Tommy Greer

South East Melbourne Phoenix
- Title: CEO
- League: NBL

Personal information
- Born: 29 December 1983 (age 42) Melbourne, Victoria, Australia
- Listed height: 200 cm (6 ft 7 in)
- Listed weight: 95 kg (209 lb)

Career information
- College: Augusta (2003–2004); Nova Southeastern (2004–2005);
- Playing career: 2005–2014
- Position: Small forward / power forward
- Number: 5

Career history
- 2005–2014: Melbourne Tigers

Career highlights
- 2× NBL champion (2006, 2008); Peach Belt Freshman of the Year (2004);

= Tommy Greer =

Australian basketball player

Tommy Greer (born 29 December 1983) is an Australian former professional basketball player, and former CEO of the South East Melbourne Phoenix of the National Basketball League (NBL).

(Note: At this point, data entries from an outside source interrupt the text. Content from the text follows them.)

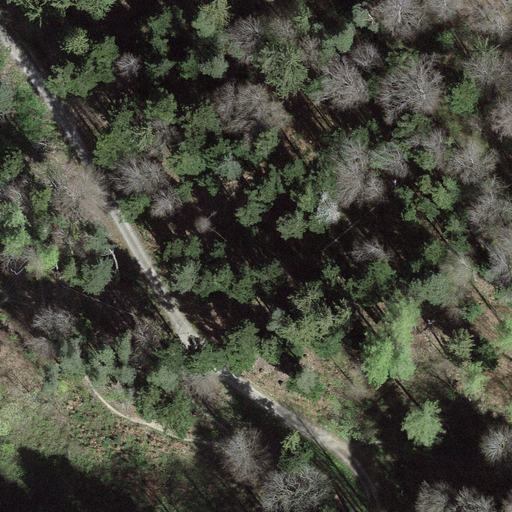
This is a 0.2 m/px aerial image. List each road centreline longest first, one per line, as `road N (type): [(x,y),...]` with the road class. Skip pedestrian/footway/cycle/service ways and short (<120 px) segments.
road 1 (track): [(0,23),(181,324)]
road 2 (track): [(181,324),(272,405),(350,455)]
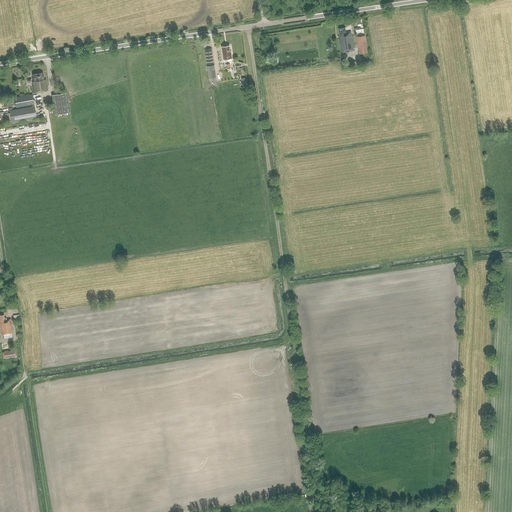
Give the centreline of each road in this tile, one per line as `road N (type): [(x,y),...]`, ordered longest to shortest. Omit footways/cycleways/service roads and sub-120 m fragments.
road 1 (track): [(247,27),(319,511)]
road 2 (unclassified): [(0,64),(430,0)]
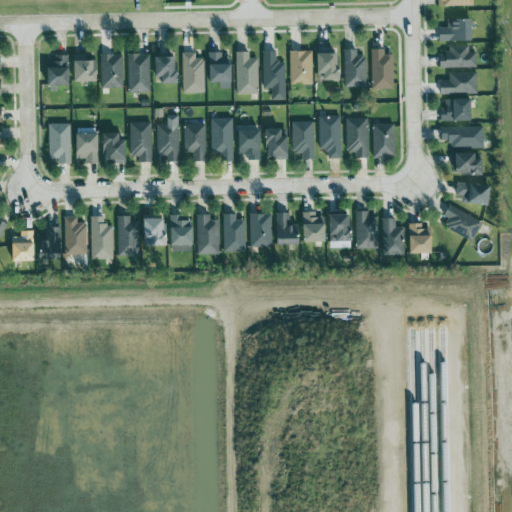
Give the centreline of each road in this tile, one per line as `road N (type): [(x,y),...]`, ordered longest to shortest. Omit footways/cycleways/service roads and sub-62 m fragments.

Greer played college basketball for Augusta State University and Nova Southeastern University and played his entire professional career for the Melbourne Tigers.

==Early life==
Greer was born in Melbourne, Victoria.

==Basketball career==
===College===
In 2003–04, Greer attended Augusta State University where he was named the Peach Belt Conference and Augusta State Freshman of the Year after he averaged 9.9 points and a team-high 5.3 rebounds per game. Greer then transferred to Nova Southeastern University for 2004–05 and led the team with 11.2 points and 4.9 rebounds per game in a solid sophomore season. He played in all 28 games, starting 27, which led the team for starts and appearances.

===Melbourne Tigers===
Greer made his NBL debut on 3 September 2005 for Melbourne against the Wollongong Hawks. He won a championship with the Tigers in his rookie season and was part of the championship winning Tigers again in 2008. He was also awarded the Tigers Most Improved Player in 2007–08.

In September 2013, Greer tore his Pectoralis tendon and was sidelined for three months. On 12 April 2014, Greer announced his retirement from basketball to pursue off-court career opportunities.

===Post-playing career===
In May 2015, Greer was appointed Melbourne United's basketball operations manager.

In August 2018, Greer was appointed general manager of the South East Melbourne Phoenix. He was elevated to the position of CEO for their inaugural season in the NBL in 2019–20. On 29 October 2024, it was announced that he had resigned from his position as CEO, with his final day being 1 December 2024.